Innumerable leukocytes per field were observed in the urine sediment, with cultures in the usual media yielding negative results. Acid-fast bacteria tests of sputum and urine were positive (>50 resistant acid-fast bacilli per line), which permitted a diagnosis of active pulmonary and renal tuberculosis. A nonchromogenic bacterium that displayed slow dysgonic growth was isolated from the three sputum cultures. It was negative for nitrate and catalase reduction at 68ºC. Tests for urease, nicotinamidase, and pyrazinamidase activities, and for susceptibility to thiophen-2-carboxylic acid hydrazide were positive. The strain was delivered to the Spanish National Center of Microbiology in Majadahonda for identification and determination of antibiotic sensitivity. It was identified as M. africanum, susceptible to isoniazid, rifampin and pyrazinamide. Urine cultures for mycobacteria proved to have been contaminated. A treatment regimen of 2 months with rifampin, isoniazid, and pyrazinamide and 7 months with rifampin and isoniazid was initiated. The patient's progress was satisfactory, and sputum and urine cultures were negative at the end of treatment.

M. africanum was first described in 1968 and biochemically variant strains have been found in different regions of Africa.3,5,6 It has rarely been isolated in Spain and in most such cases it has been found in immigrants or in Spaniards who have traveled to Africa.1,2 The patient in the present case had taken part in armed conflict in North Africa and had worked on a cargo ship, where he may have been infected. In the epidemiological study of his contacts no further cases were detected.

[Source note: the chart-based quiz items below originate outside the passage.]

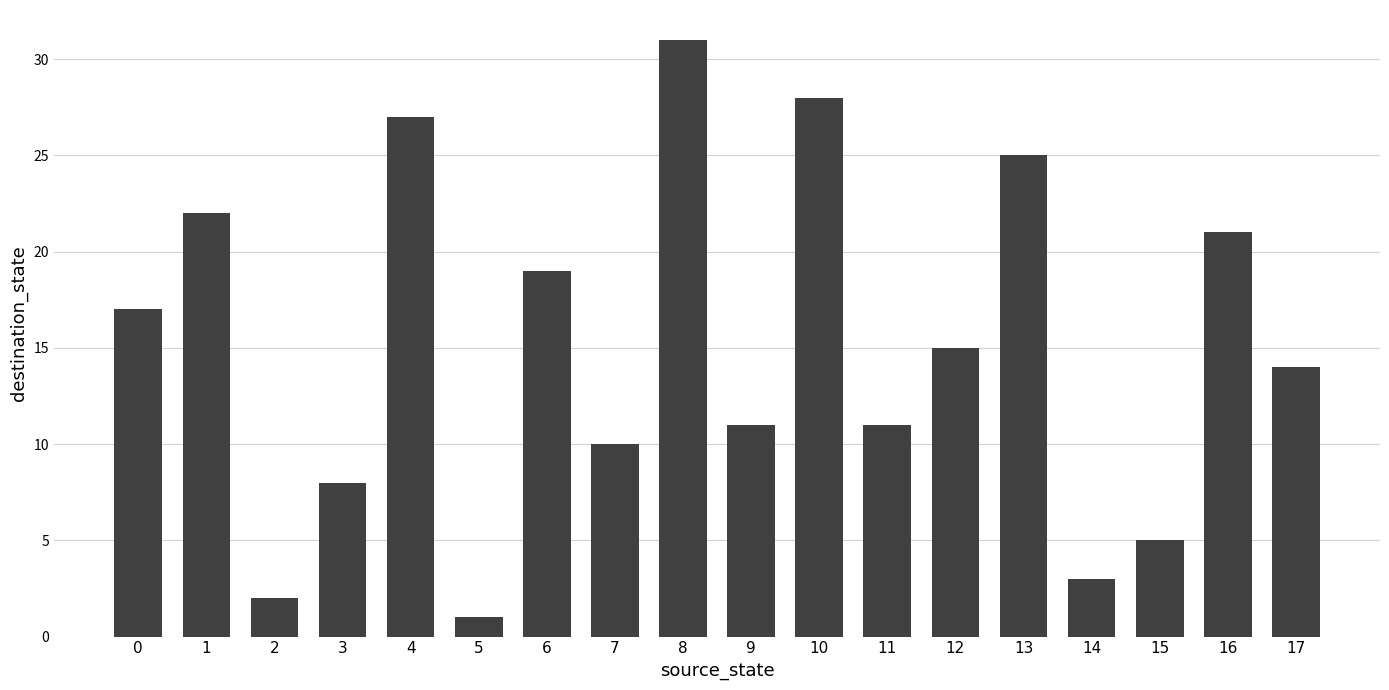

True or false: the data shows 3 at 14.

True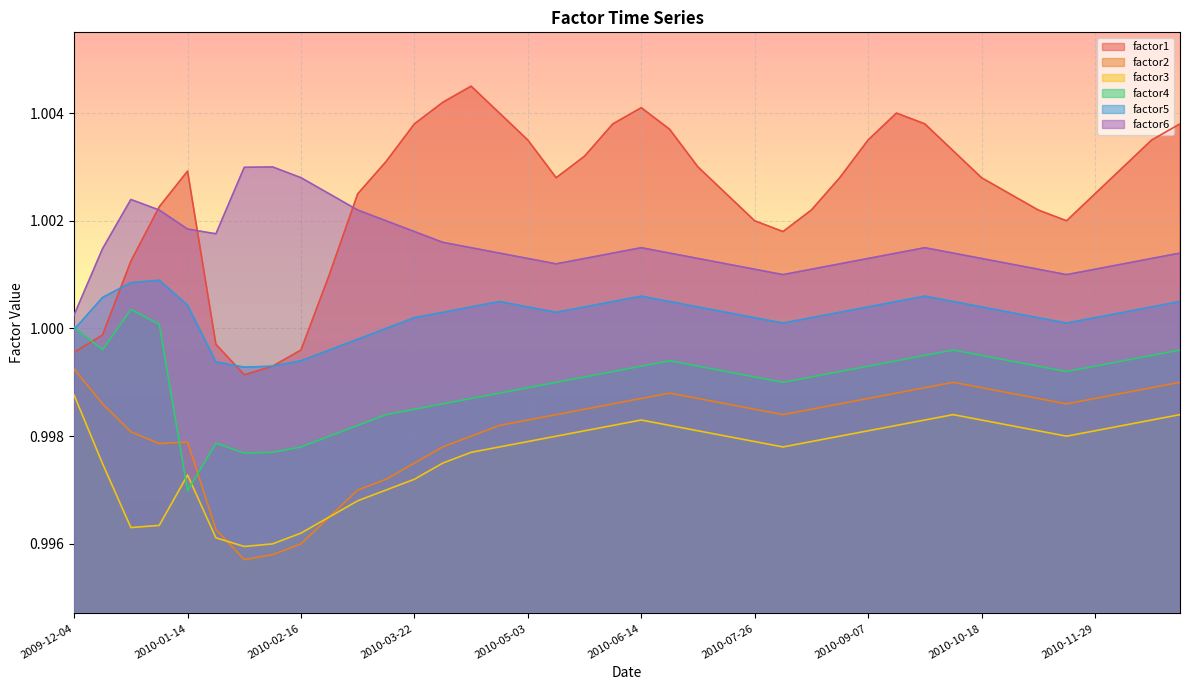

Reading right to left, extract all data points from this chart.

factor1: 1.0	1.0	1.0	1.0	1.0	1.0	1.0	1.0	1.0	1.0	1.0	1.0	1.0	1.0	1.0	1.0	1.0	1.0	1.0	1.0	1.0	1.0	1.0	1.0	1.0	1.0	1.0	1.0	1.0	1.0	1.0	1.0	1.0	1.0	1.0	1.0	1.0	1.0	1.0	1.0
factor2: 1.0	1.0	1.0	1.0	1.0	1.0	1.0	1.0	1.0	1.0	1.0	1.0	1.0	1.0	1.0	1.0	1.0	1.0	1.0	1.0	1.0	1.0	1.0	1.0	1.0	1.0	1.0	1.0	1.0	1.0	1.0	1.0	1.0	1.0	1.0	1.0	1.0	1.0	1.0	1.0
factor3: 1.0	1.0	1.0	1.0	1.0	1.0	1.0	1.0	1.0	1.0	1.0	1.0	1.0	1.0	1.0	1.0	1.0	1.0	1.0	1.0	1.0	1.0	1.0	1.0	1.0	1.0	1.0	1.0	1.0	1.0	1.0	1.0	1.0	1.0	1.0	1.0	1.0	1.0	1.0	1.0
factor4: 1.0	1.0	1.0	1.0	1.0	1.0	1.0	1.0	1.0	1.0	1.0	1.0	1.0	1.0	1.0	1.0	1.0	1.0	1.0	1.0	1.0	1.0	1.0	1.0	1.0	1.0	1.0	1.0	1.0	1.0	1.0	1.0	1.0	1.0	1.0	1.0	1.0	1.0	1.0	1.0
factor5: 1.0	1.0	1.0	1.0	1.0	1.0	1.0	1.0	1.0	1.0	1.0	1.0	1.0	1.0	1.0	1.0	1.0	1.0	1.0	1.0	1.0	1.0	1.0	1.0	1.0	1.0	1.0	1.0	1.0	1.0	1.0	1.0	1.0	1.0	1.0	1.0	1.0	1.0	1.0	1.0
factor6: 1.0	1.0	1.0	1.0	1.0	1.0	1.0	1.0	1.0	1.0	1.0	1.0	1.0	1.0	1.0	1.0	1.0	1.0	1.0	1.0	1.0	1.0	1.0	1.0	1.0	1.0	1.0	1.0	1.0	1.0	1.0	1.0	1.0	1.0	1.0	1.0	1.0	1.0	1.0	1.0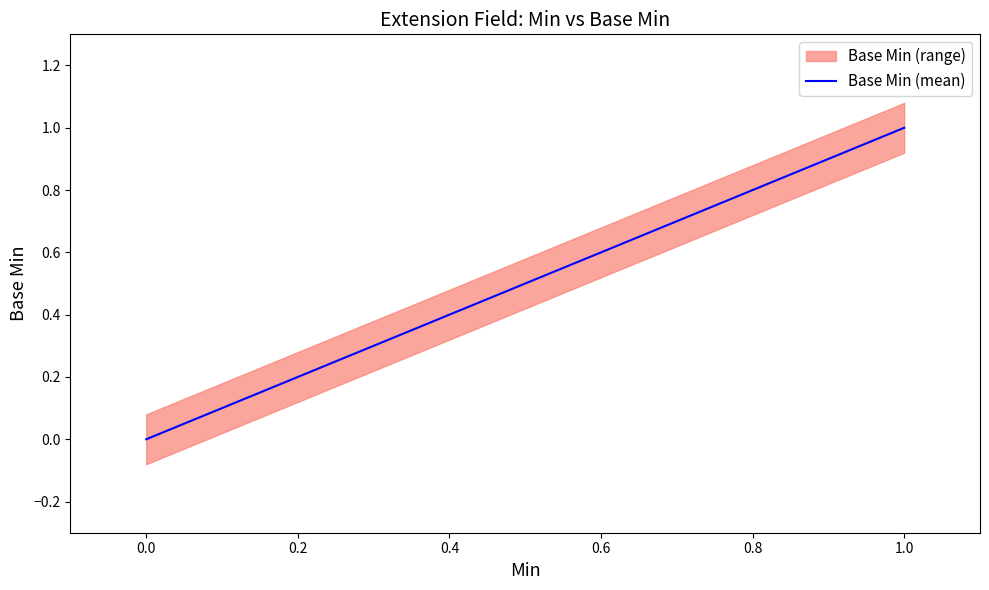

What is the maximum value shown in the chart?

1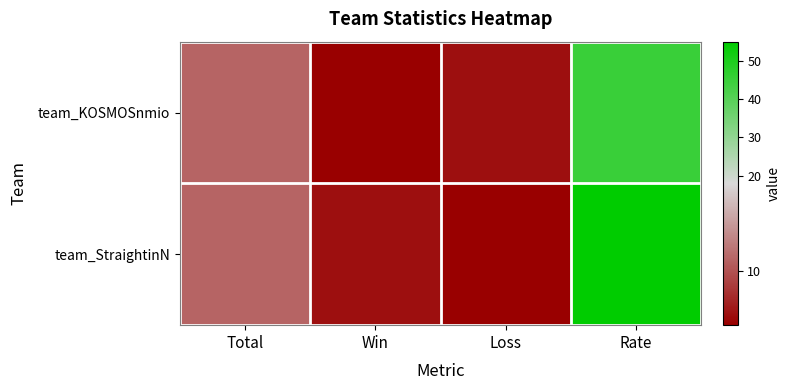

Which series has the widest spread of values?

team_StraightinN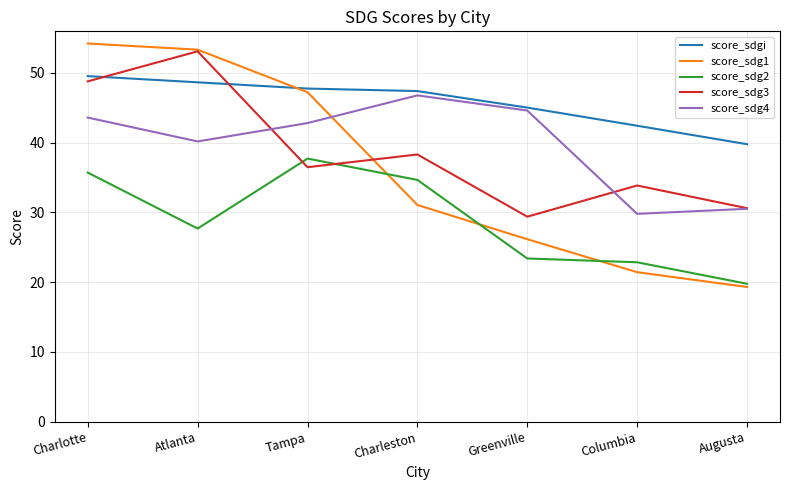

What is the sum of all score_sdg3 values?

270.6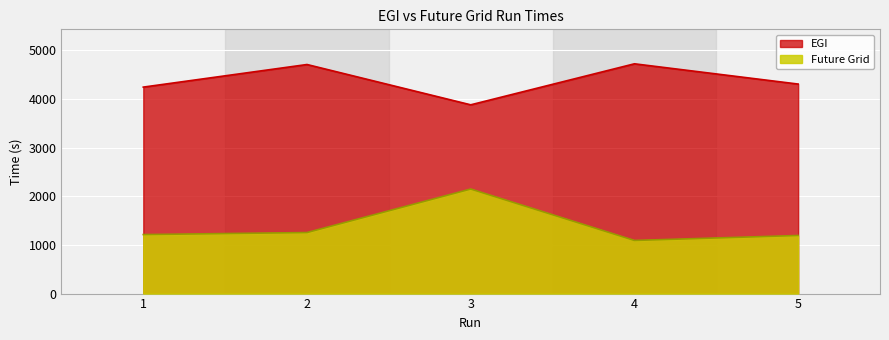

Which category has the lowest value in the EGI series?

3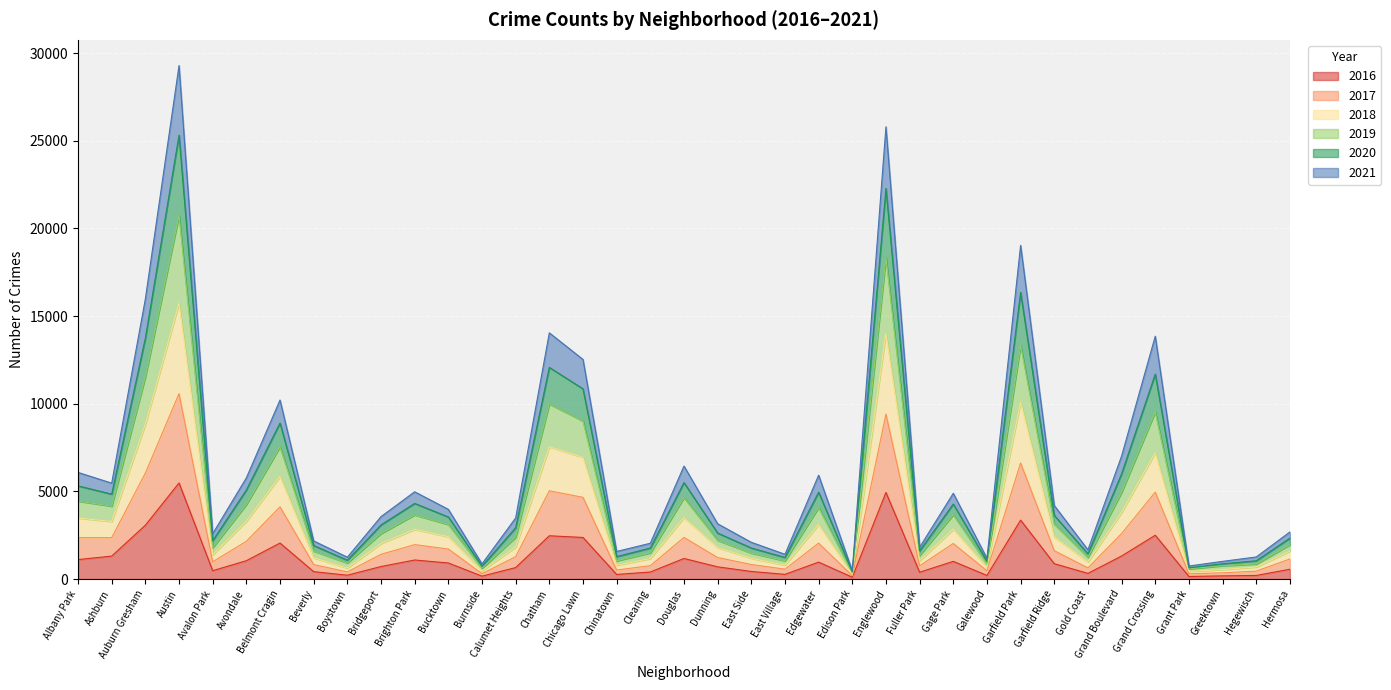

At which label does 2016 first exceed 713?

Albany Park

Signs and symptoms caused by M. africanum are indistinguishable from those produced by any other mycobacterium of the M. tuberculosis complex.1-3,5 Precise identification is of some interest from an epidemiological standpoint, given that it allows the detection of strains and outbreaks and the application of the most appropriate control measures. Disseminated tuberculosis caused by this mycobacterium is rare in Spain, and although we were unable to isolate it from urine, the combination of acid-fast bacteria smear tests, clinical presentation, and the patient's progress indicate dissemination in this particular case.

In conclusion, we wish to highlight the need for proper identification of this species and call attention to the ability of M. africanum to cause disseminated infections.